From the records below, extract only the lines running from the line with "ring dip: (1053, 806)" to the line with "pinky dip: (1082, 807)", both lines included, reproducing them exactly.

+===+

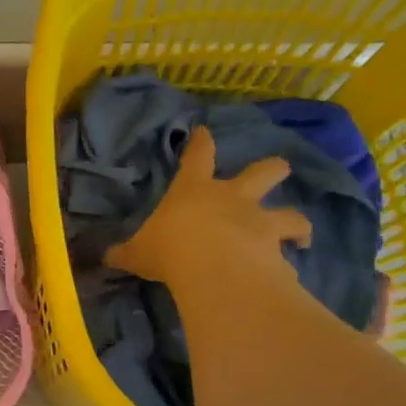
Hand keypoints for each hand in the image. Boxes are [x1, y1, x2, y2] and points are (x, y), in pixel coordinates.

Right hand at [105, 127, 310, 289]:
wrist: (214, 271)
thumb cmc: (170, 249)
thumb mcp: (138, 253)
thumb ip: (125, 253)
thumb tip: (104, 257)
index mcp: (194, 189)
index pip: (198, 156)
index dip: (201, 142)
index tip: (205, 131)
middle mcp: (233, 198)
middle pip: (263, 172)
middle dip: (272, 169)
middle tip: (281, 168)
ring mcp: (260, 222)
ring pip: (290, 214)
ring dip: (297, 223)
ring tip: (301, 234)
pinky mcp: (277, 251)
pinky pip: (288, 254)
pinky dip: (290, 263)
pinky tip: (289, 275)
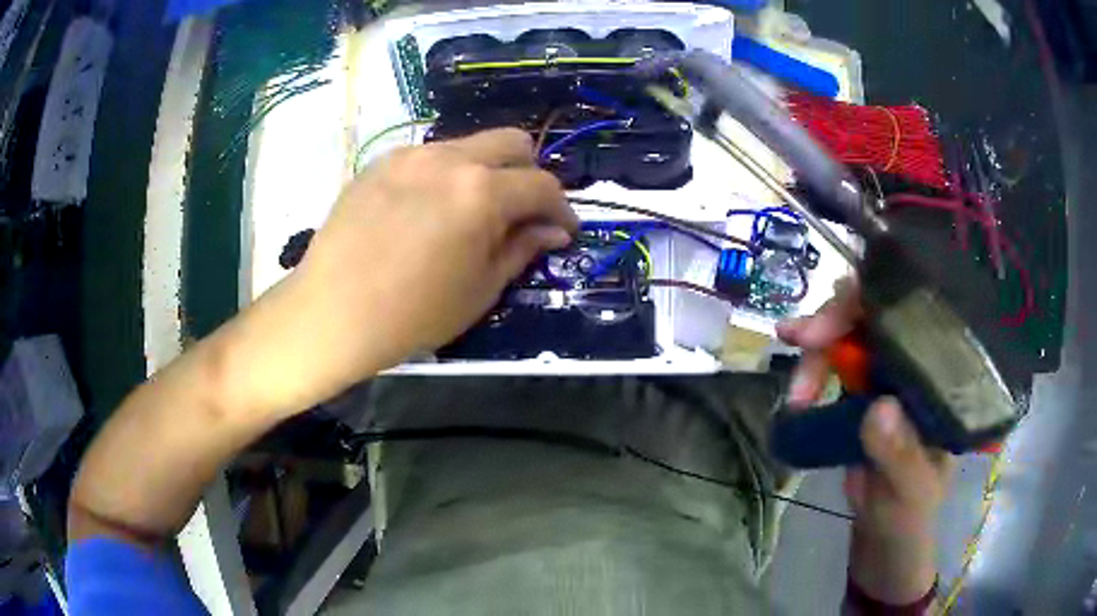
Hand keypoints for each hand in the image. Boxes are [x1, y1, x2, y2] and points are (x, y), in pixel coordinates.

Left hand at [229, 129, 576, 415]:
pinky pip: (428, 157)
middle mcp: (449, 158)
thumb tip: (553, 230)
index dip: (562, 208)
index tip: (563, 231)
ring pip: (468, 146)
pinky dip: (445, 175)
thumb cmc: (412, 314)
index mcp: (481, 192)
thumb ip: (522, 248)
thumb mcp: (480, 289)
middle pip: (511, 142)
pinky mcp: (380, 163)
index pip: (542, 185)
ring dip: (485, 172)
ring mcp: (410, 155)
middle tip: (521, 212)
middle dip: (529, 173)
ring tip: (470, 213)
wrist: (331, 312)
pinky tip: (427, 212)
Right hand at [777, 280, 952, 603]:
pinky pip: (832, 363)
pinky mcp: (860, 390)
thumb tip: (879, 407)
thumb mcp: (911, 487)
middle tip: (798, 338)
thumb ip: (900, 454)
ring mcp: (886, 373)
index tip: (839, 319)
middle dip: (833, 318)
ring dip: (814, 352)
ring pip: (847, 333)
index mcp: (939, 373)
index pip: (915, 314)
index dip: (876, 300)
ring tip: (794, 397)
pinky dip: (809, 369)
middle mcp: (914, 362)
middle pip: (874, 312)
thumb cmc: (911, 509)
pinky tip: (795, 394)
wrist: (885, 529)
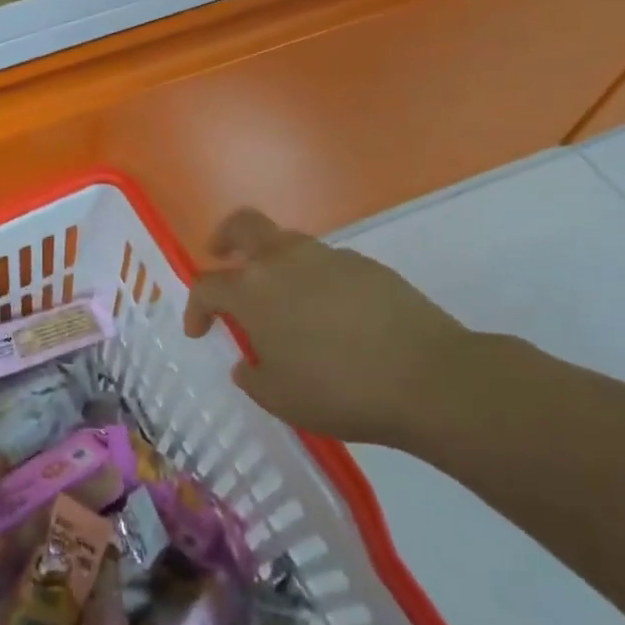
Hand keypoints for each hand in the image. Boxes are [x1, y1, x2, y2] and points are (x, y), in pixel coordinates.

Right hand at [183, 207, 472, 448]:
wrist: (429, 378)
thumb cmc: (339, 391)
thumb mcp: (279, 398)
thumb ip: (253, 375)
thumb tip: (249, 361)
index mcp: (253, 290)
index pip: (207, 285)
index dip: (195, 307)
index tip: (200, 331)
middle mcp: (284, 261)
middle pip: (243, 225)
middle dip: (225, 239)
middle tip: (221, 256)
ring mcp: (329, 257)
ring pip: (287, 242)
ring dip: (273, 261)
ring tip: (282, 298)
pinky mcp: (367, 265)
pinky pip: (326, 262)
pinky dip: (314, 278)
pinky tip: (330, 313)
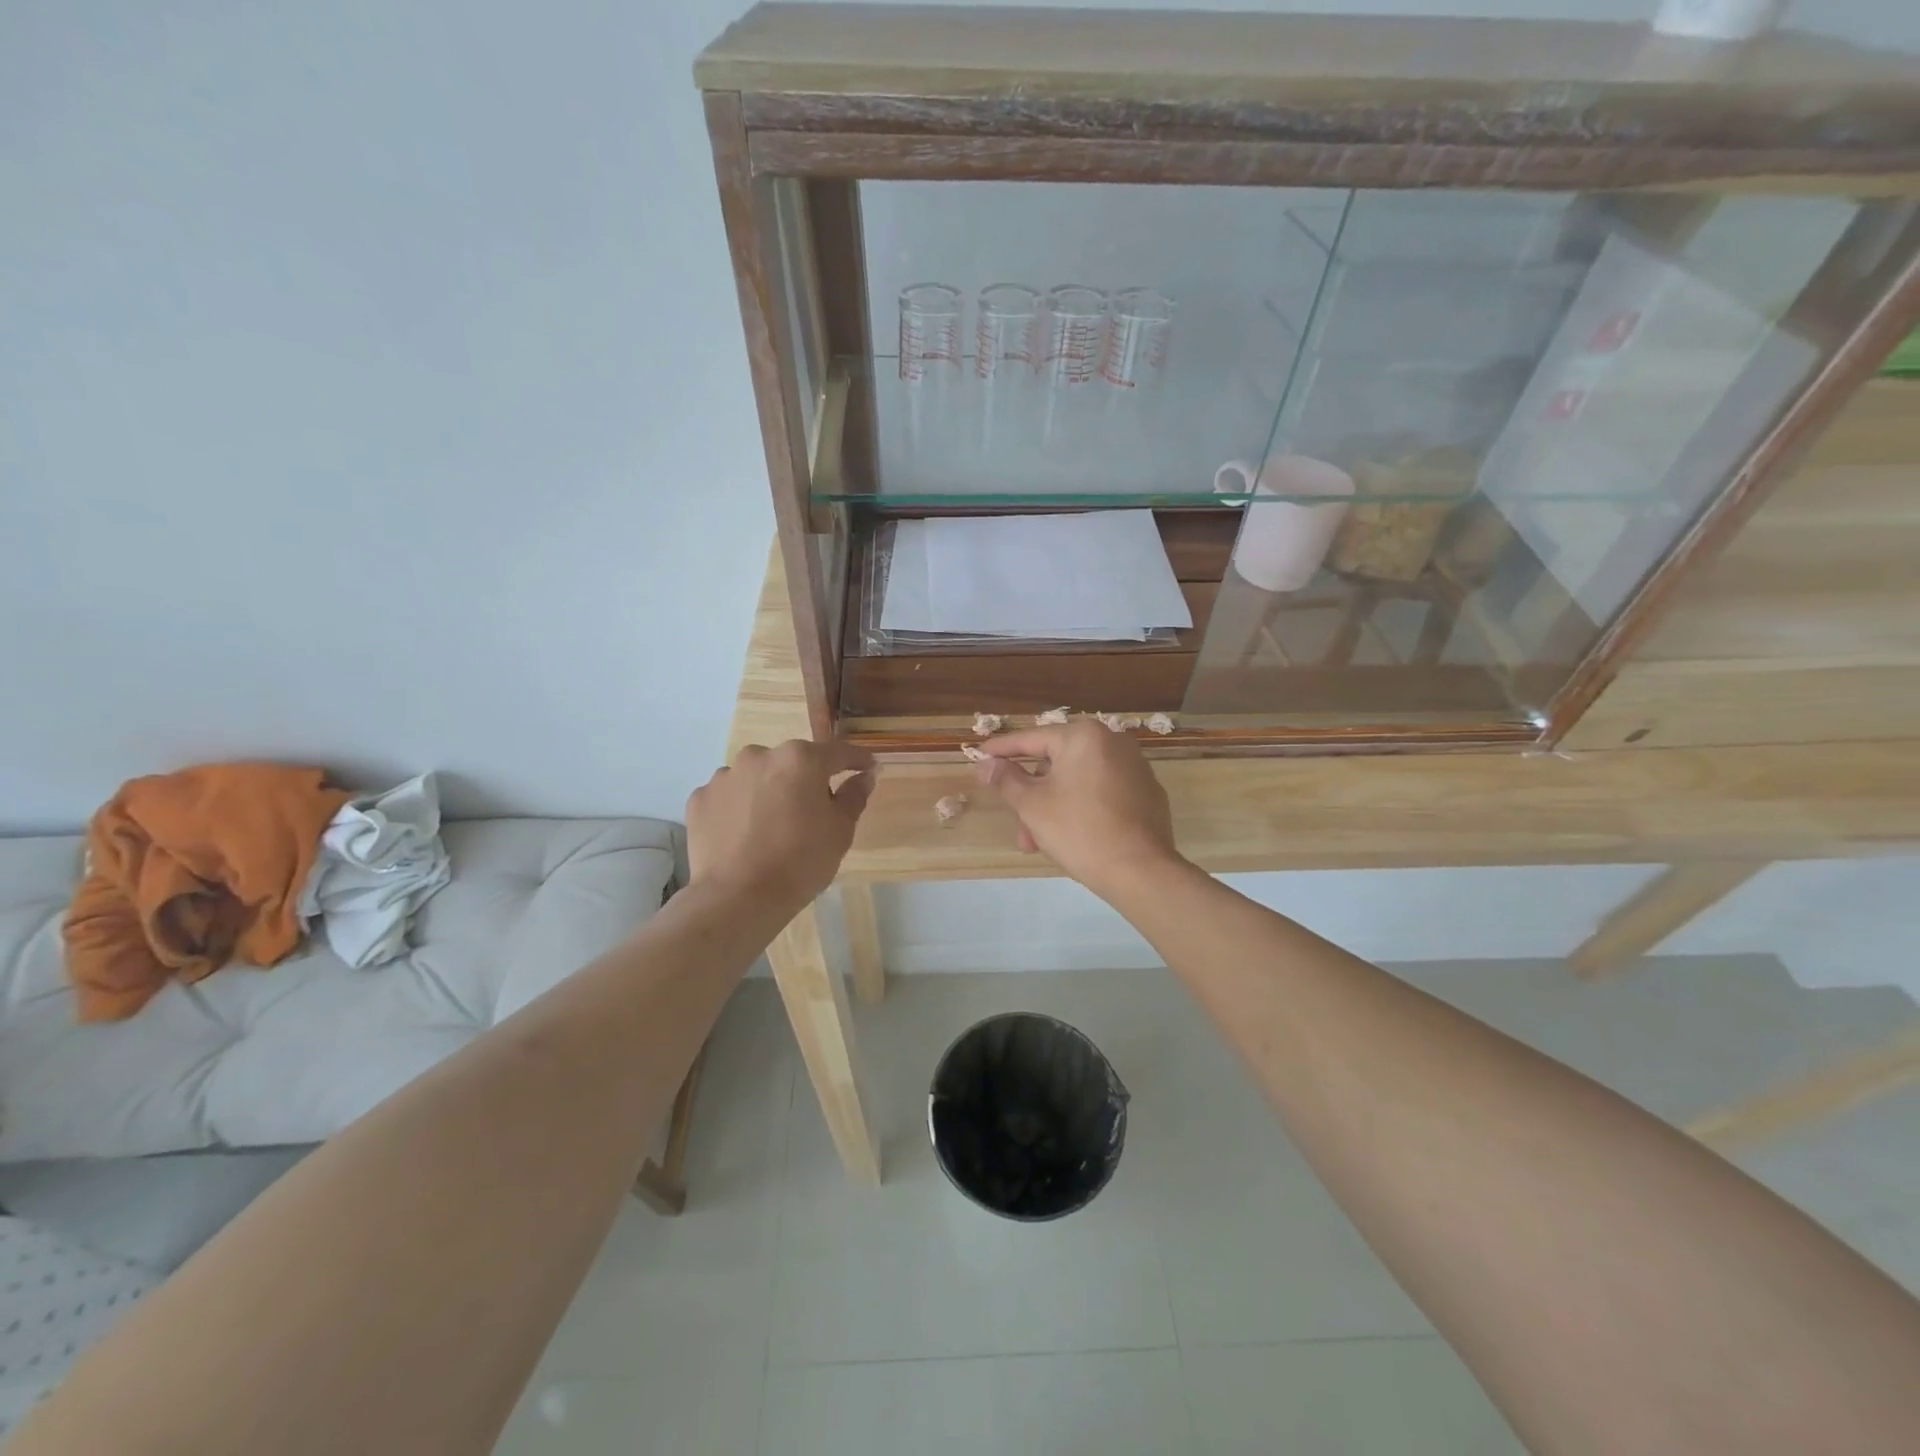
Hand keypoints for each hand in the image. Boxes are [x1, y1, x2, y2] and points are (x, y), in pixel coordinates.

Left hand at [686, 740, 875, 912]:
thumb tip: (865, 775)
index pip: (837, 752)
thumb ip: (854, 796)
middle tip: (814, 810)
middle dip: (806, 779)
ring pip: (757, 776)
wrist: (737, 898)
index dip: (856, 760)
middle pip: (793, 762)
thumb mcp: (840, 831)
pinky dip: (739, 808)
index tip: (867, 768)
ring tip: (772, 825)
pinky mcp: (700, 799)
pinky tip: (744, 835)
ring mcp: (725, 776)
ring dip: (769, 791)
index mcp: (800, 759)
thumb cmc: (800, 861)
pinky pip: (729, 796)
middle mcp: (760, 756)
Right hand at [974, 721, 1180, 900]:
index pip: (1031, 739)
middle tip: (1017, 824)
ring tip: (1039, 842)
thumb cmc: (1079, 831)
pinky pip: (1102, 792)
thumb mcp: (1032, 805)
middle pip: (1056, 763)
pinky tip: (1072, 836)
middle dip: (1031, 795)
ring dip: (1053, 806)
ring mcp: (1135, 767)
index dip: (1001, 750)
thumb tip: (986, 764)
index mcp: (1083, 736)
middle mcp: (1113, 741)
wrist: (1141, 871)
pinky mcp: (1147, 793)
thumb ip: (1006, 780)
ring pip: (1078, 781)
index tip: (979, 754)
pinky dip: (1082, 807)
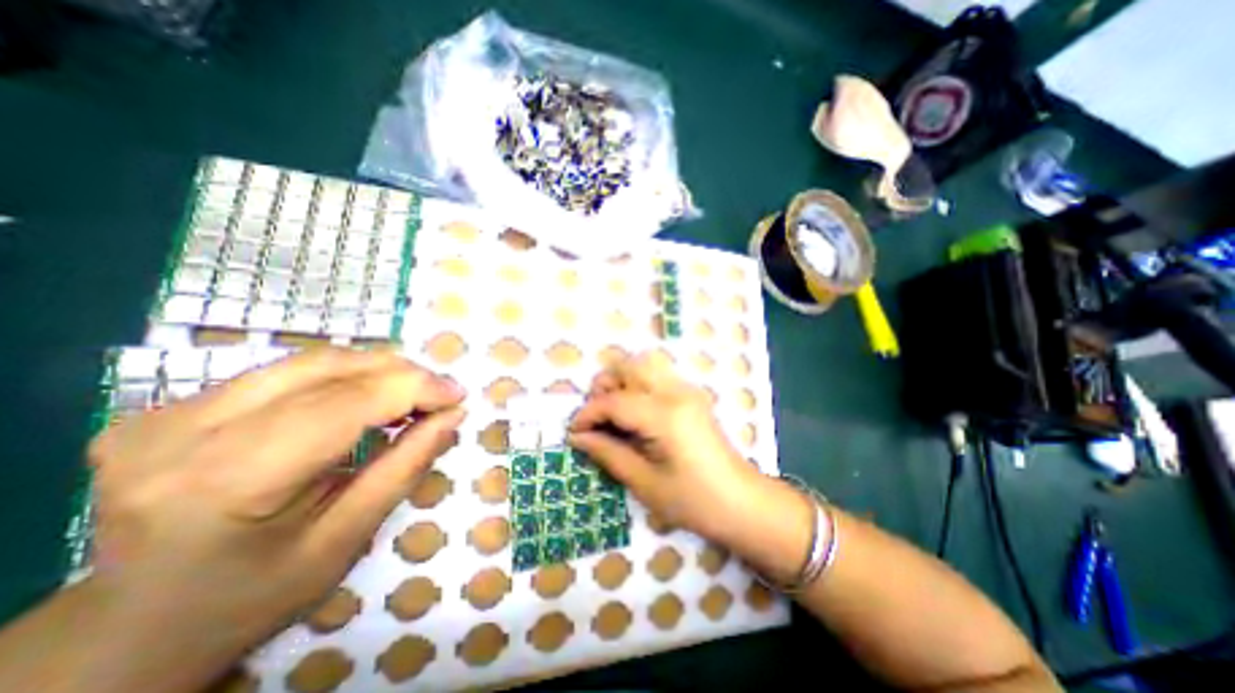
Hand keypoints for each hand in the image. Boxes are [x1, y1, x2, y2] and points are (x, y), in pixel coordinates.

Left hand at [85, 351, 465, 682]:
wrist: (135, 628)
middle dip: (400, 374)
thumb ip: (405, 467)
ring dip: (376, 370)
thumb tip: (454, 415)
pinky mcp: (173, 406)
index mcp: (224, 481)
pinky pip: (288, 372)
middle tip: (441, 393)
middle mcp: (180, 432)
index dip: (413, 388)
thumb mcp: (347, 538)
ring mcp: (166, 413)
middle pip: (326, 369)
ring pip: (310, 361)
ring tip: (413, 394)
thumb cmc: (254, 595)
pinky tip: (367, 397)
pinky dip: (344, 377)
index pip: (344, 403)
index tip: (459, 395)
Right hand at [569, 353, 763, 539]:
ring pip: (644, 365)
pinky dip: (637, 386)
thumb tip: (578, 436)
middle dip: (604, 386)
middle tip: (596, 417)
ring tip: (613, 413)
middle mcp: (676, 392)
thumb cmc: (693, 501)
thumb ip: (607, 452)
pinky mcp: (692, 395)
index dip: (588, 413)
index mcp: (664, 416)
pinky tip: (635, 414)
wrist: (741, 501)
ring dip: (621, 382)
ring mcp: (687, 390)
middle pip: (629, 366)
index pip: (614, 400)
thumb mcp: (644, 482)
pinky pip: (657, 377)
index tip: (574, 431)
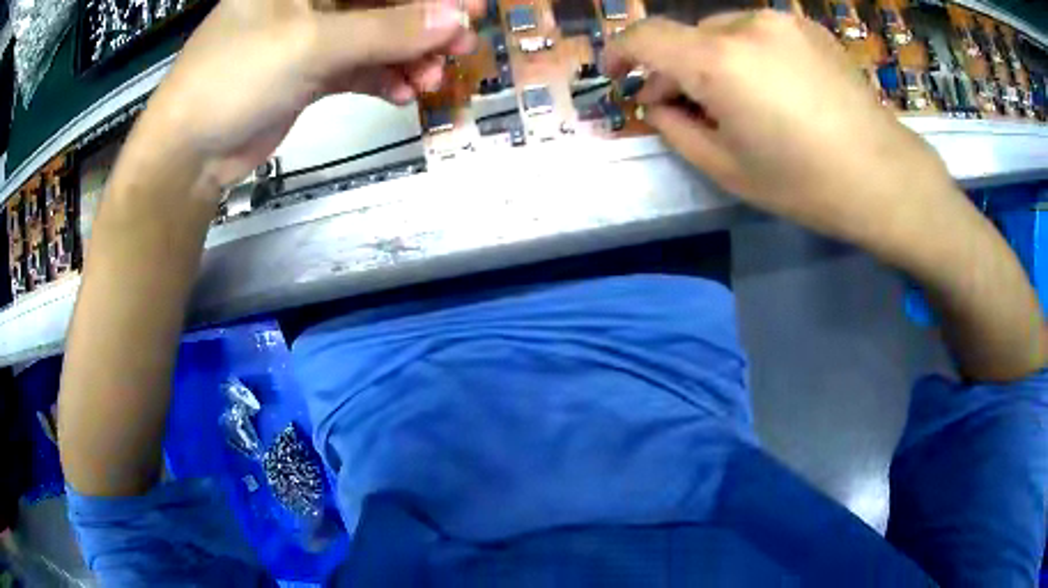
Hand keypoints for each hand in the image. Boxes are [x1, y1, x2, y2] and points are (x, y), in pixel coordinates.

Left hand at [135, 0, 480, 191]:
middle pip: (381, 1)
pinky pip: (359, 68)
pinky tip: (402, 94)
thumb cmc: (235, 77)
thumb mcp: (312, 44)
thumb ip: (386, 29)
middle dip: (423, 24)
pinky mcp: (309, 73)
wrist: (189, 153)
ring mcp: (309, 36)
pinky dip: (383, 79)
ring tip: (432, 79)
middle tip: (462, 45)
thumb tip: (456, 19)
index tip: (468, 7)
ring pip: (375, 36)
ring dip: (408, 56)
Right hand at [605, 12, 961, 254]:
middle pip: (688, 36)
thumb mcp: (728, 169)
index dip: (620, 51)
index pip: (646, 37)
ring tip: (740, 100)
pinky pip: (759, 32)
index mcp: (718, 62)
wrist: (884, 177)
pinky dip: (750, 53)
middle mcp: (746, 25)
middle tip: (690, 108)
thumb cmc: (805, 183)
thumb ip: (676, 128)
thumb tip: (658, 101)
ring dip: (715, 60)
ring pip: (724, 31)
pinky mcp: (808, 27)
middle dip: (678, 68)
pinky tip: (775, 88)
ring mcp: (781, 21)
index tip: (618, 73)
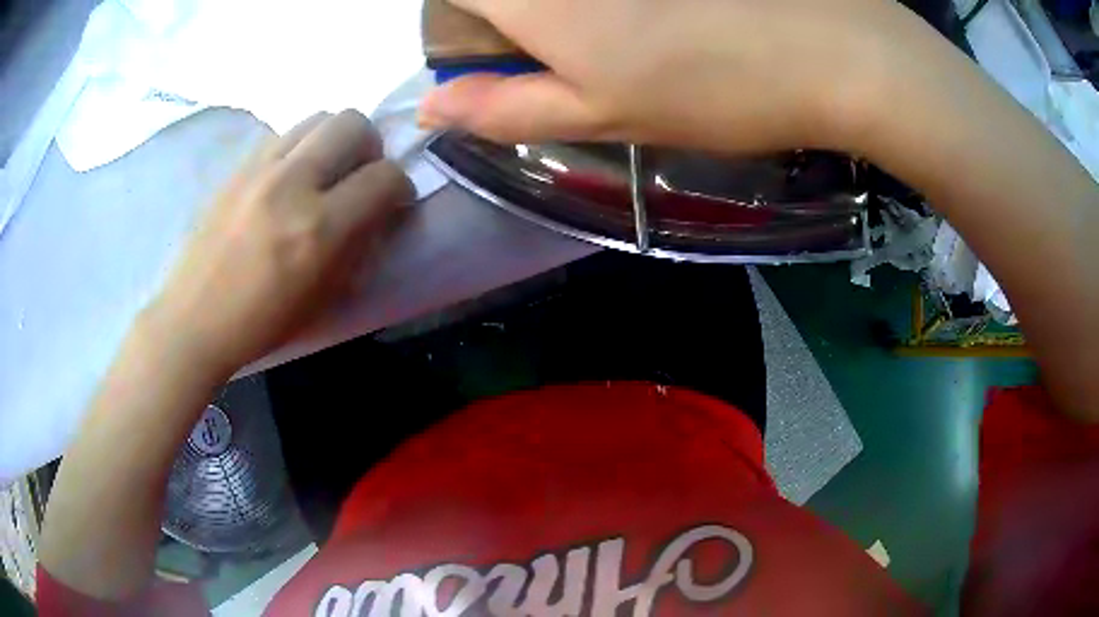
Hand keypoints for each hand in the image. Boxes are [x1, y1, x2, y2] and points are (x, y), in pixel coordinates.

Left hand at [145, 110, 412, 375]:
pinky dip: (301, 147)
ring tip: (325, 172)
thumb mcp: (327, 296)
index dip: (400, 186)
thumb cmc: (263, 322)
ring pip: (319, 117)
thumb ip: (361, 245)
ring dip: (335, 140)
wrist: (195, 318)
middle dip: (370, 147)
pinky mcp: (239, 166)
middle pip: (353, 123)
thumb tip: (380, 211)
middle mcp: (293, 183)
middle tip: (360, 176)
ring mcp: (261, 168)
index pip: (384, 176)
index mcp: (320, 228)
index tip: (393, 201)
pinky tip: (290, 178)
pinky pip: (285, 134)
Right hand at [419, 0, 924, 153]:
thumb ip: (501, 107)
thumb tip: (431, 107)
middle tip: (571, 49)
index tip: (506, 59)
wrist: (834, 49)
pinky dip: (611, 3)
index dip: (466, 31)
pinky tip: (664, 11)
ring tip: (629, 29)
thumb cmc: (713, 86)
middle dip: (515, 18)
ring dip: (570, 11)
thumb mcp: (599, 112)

+===+

Solved exercise
ring dip: (1053, 806)
ring mcp: (1135, 767)
index dip: (1001, 750)
thumb tip: (986, 764)
index mcp: (1083, 736)
middle mcp: (1113, 741)
wrist: (1141, 871)
pinky mcp: (1147, 793)
thumb ip: (1006, 780)
ring pip: (1078, 781)
index tip: (979, 754)
pinky dip: (1082, 807)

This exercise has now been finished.